While some of these projects seem to be one-time efforts, they often need to be written with some care. In many cases, a notebook will need to be reused when there’s a problem. It helps to provide adequate explanations and test cases to help refresh someone’s memory on details of the data and what are known problem areas. Additionally, notebooks may serve as examples for test cases and the design of Python classes or functions to automate cleaning, validating, or standardizing data.

After a detailed inspection, we can then build applications to automate cleaning, validating, and normalizing the values. The next batch of projects will address this stage of the pipeline.

2.4 Clean, validate, standardize, and persist

Once the data is understood in a general sense, it makes sense to write applications to clean up any serialization problems, and perform more formal tests to be sure the data really is valid.
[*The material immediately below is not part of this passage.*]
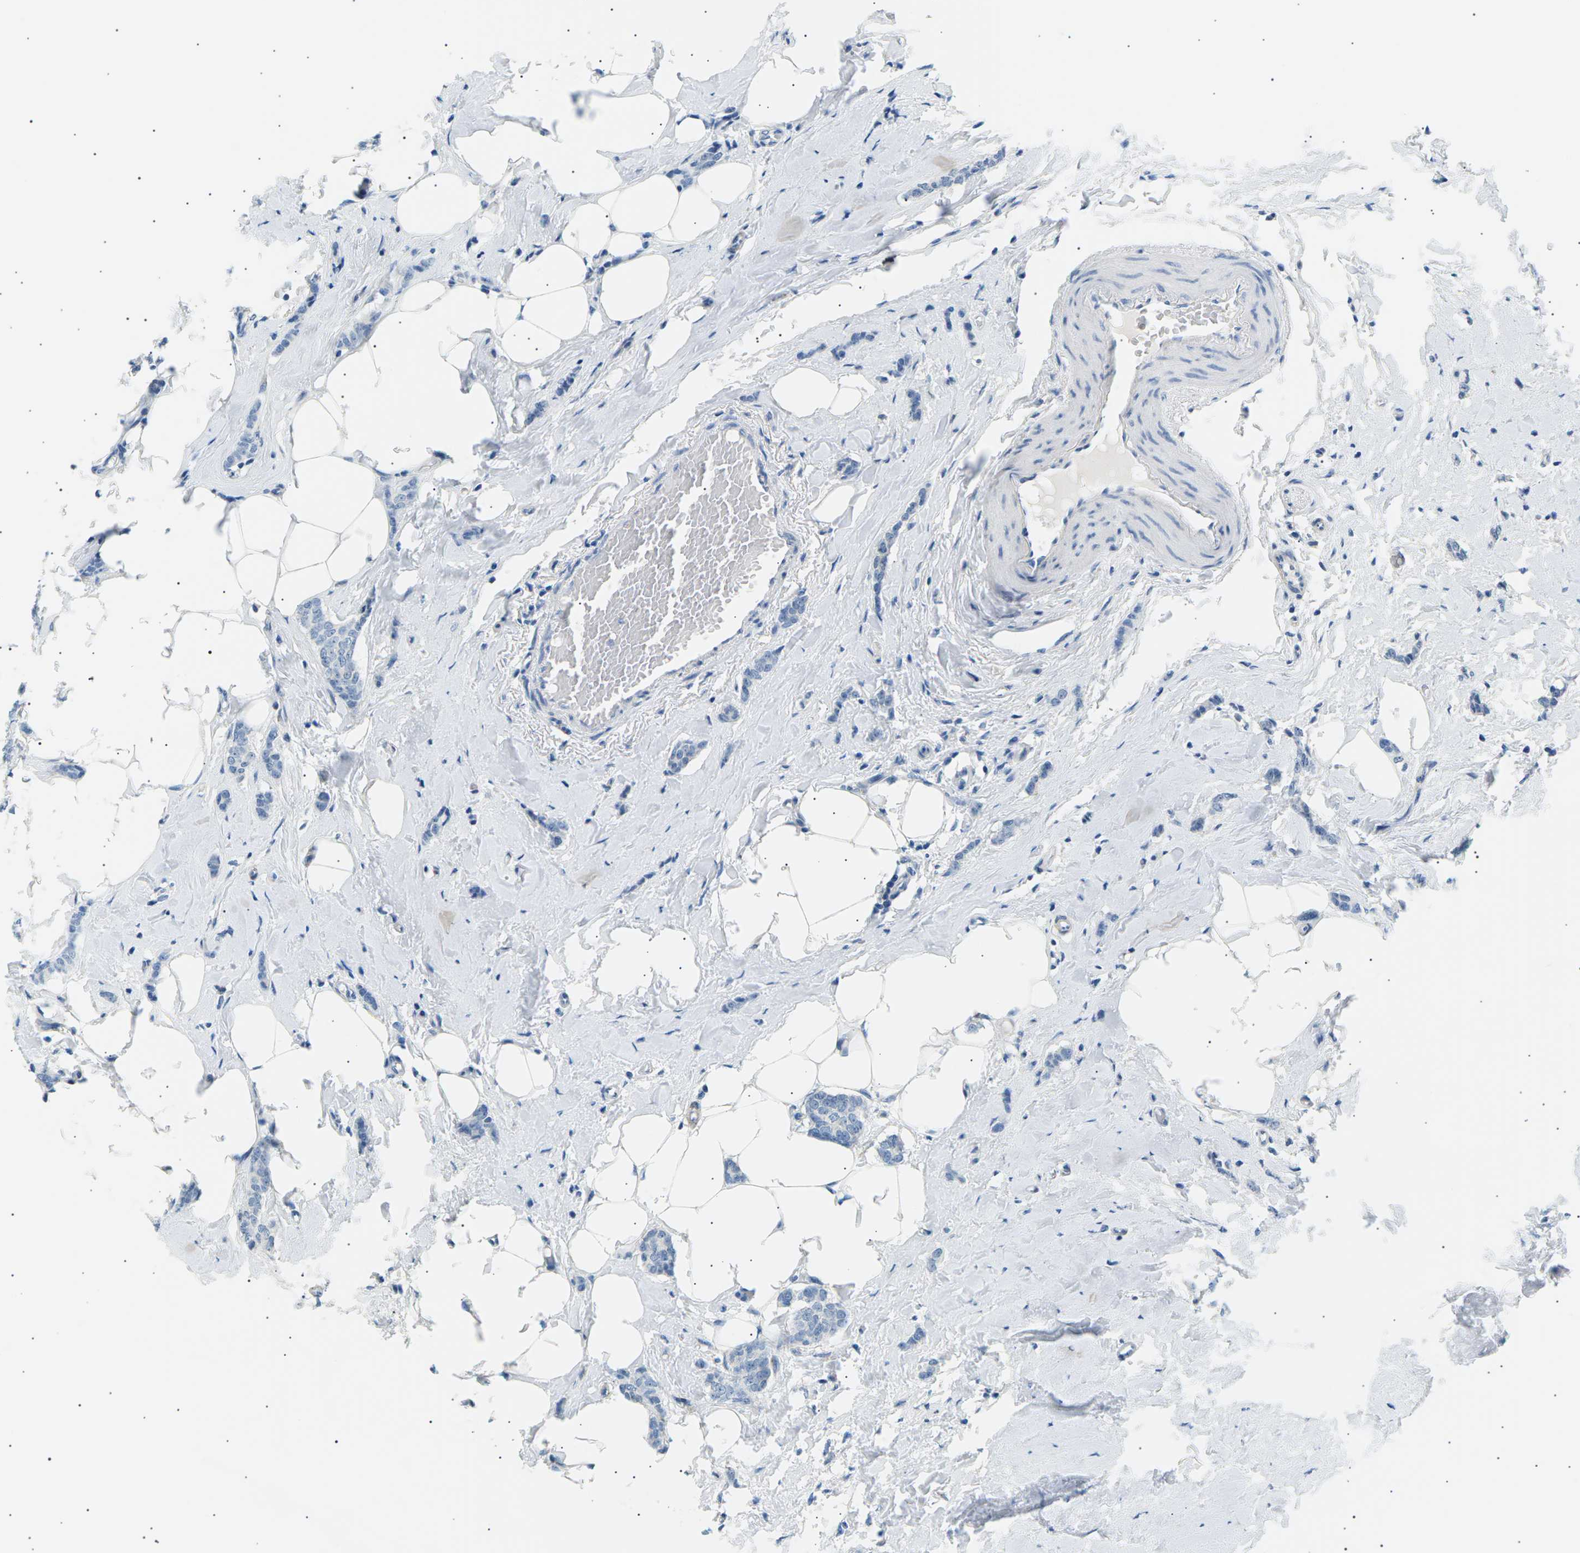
{"staining": {"intensity": "negative", "quantity": "none", "location": "none"}, "tissue": "breast cancer", "cell_type": "Tumor cells", "image_type": "cancer", "snomed": [{"axis": "morphology", "description": "Lobular carcinoma"}, {"axis": "topography", "description": "Skin"}, {"axis": "topography", "description": "Breast"}], "caption": "IHC photomicrograph of neoplastic tissue: breast lobular carcinoma stained with DAB shows no significant protein staining in tumor cells.", "gene": "SEPTIN5", "patient": {"sex": "female", "age": 46}}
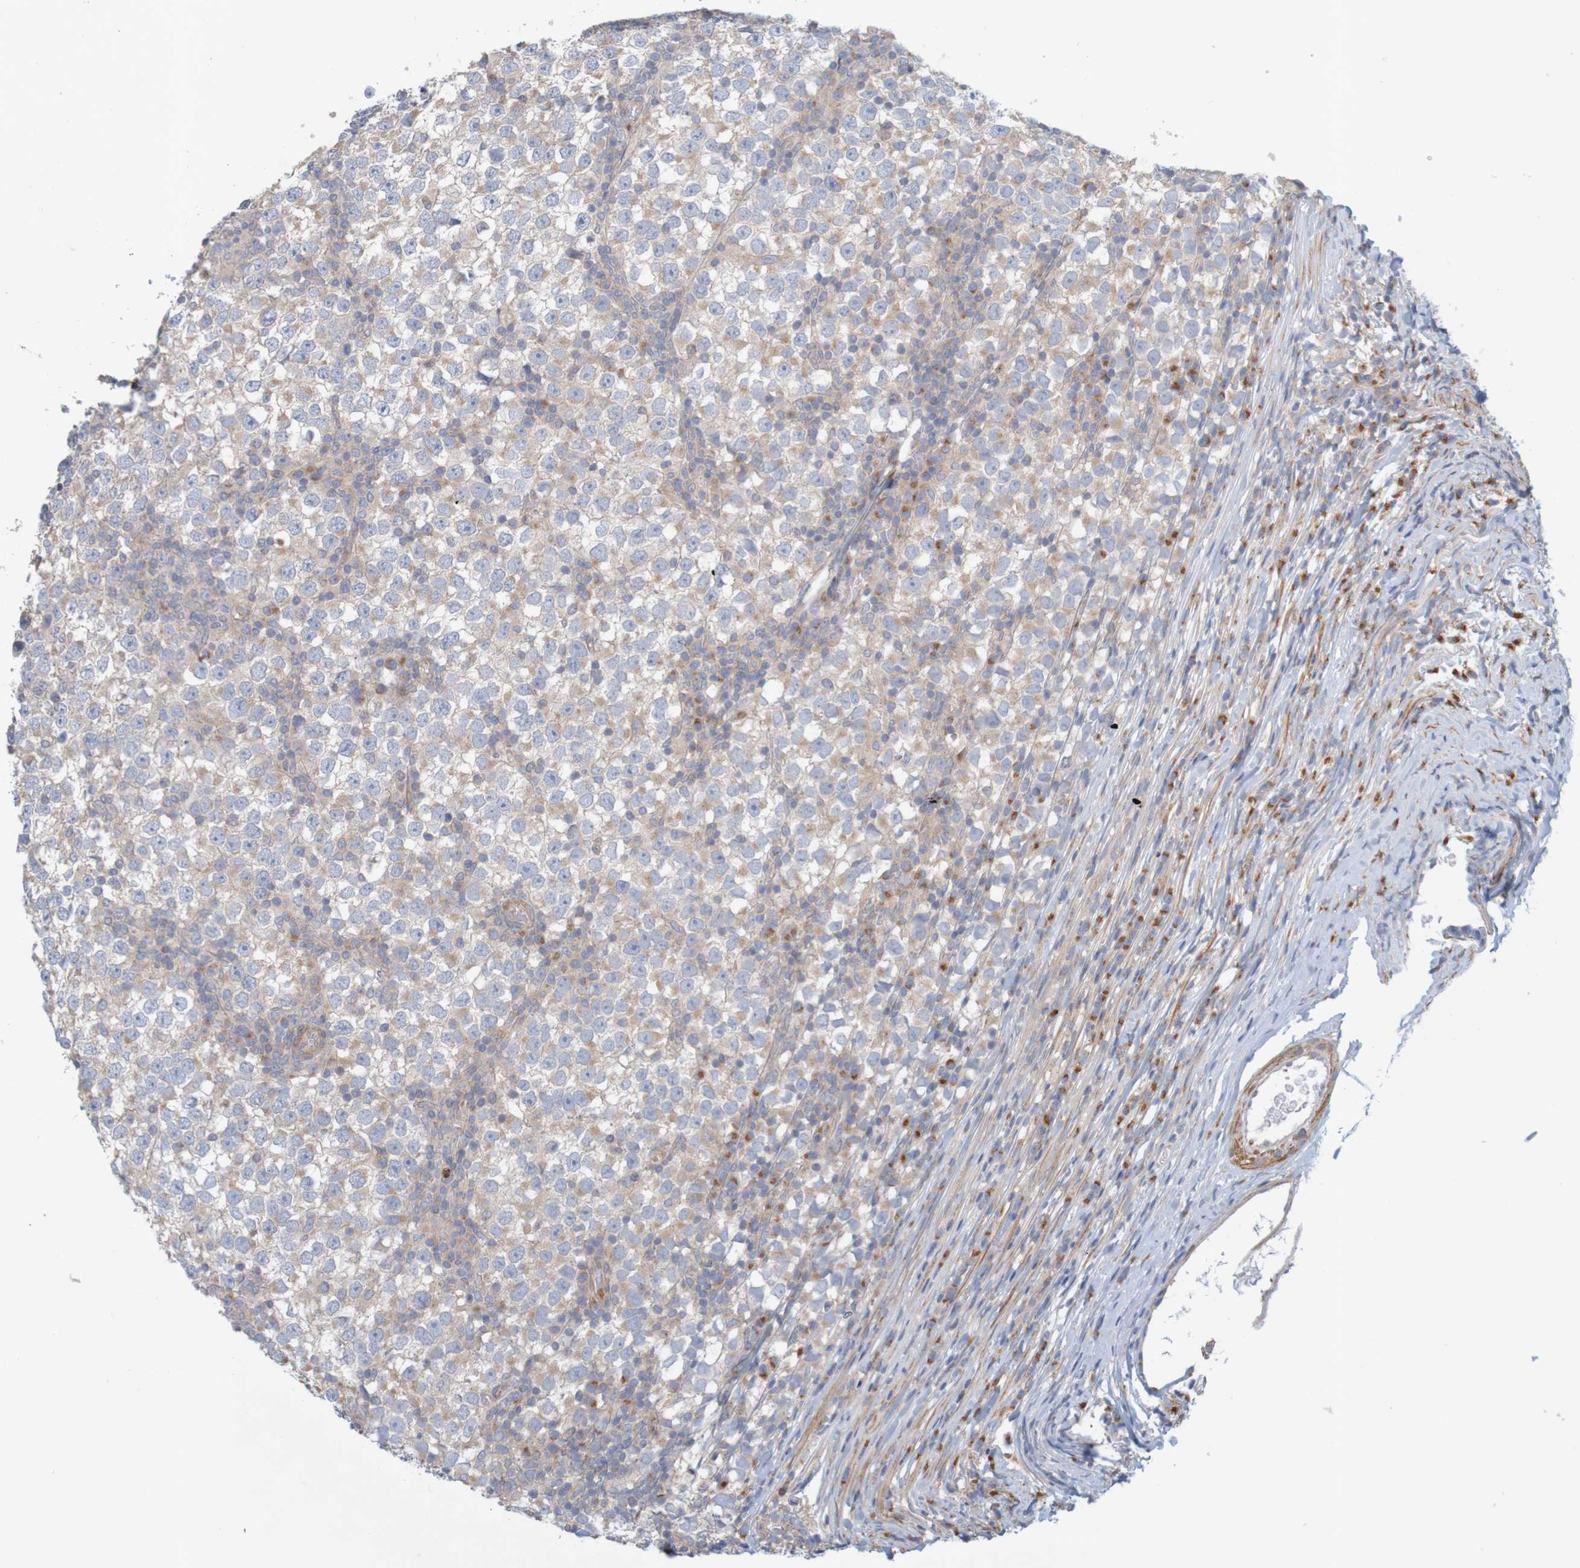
{"staining": {"intensity": "weak", "quantity": "25%-75%", "location": "cytoplasmic/membranous"}, "tissue": "testis cancer", "cell_type": "Tumor cells", "image_type": "cancer", "snomed": [{"axis": "morphology", "description": "Seminoma, NOS"}, {"axis": "topography", "description": "Testis"}], "caption": "Seminoma (testis) stained with immunohistochemistry reveals weak cytoplasmic/membranous expression in about 25%-75% of tumor cells.", "gene": "KRT23", "patient": {"sex": "male", "age": 65}}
One frustratingly common problem is receiving duplicate files of data; this can happen when scheduled processing was disrupted somewhere else in the enterprise, and a previous period’s files were reused for analysis.

The validation testing is sometimes part of cleaning. If the data contains any unexpected invalid values, it may be necessary to reject it. In other cases, known problems can be resolved as part of analytics by replacing invalid data with valid data. An example of this is US Postal Codes, which are (sometimes) translated into numbers, and the leading zeros are lost.

These stages in the data analysis pipeline are described by a number of projects:

  • Project 3.1: ”Clean Data”. This builds the data cleaning base application. The design details can come from the data inspection notebooks.

  • Project 3.2: ”Clean and Validate”. These features will validate and convert numeric fields.

  • Project 3.3: ”Clean and Validate Text and Codes”. The validation of text fields and numeric coded fields requires somewhat more complex designs.

  • Project 3.4: ”Clean and Validate References”. When data arrives from separate sources, it is essential to validate references among those sources.

  • Project 3.5: ”Standardize Data”. Some data sources require standardizing to create common codes and ranges.

  • Project 3.6: ”Acquire and Clean Pipeline”. It’s often helpful to integrate the acquisition, cleaning, validating, and standardizing into a single pipeline.

  • Project 3.7: ”Acquire, Clean, and Save”. One key architectural feature of this pipeline is saving intermediate files in a common format, distinct from the data sources.

  • Project 3.8: ”Data Provider Web Service”. In many enterprises, an internal web service and API are expected as sources for analytic data. This project will wrap the data acquisition pipeline into a RESTful web service.

In these projects, we’ll transform the text values from the acquisition applications into more useful Python objects like integers, floating-point values, decimal values, and date-time values.

Once the data is cleaned and validated, the exploration can continue. The first step is to summarize the data, again, using a Jupyter notebook to create readable, publishable reports and presentations. The next chapters will explore the work of summarizing data.

2.5 Summarize and analyze

Summarizing data in a useful form is more art than technology. It can be difficult to know how best to present information to people to help them make more valuable, or helpful decisions.

There are a few projects to capture the essence of summaries and initial analysis:

  • Project 4.1: ”A Data Dashboard”. This notebook will show a number of visual analysis techniques.

  • Project 4.2: ”A Published Report”. A notebook can be saved as a PDF file, creating a report that’s easily shared.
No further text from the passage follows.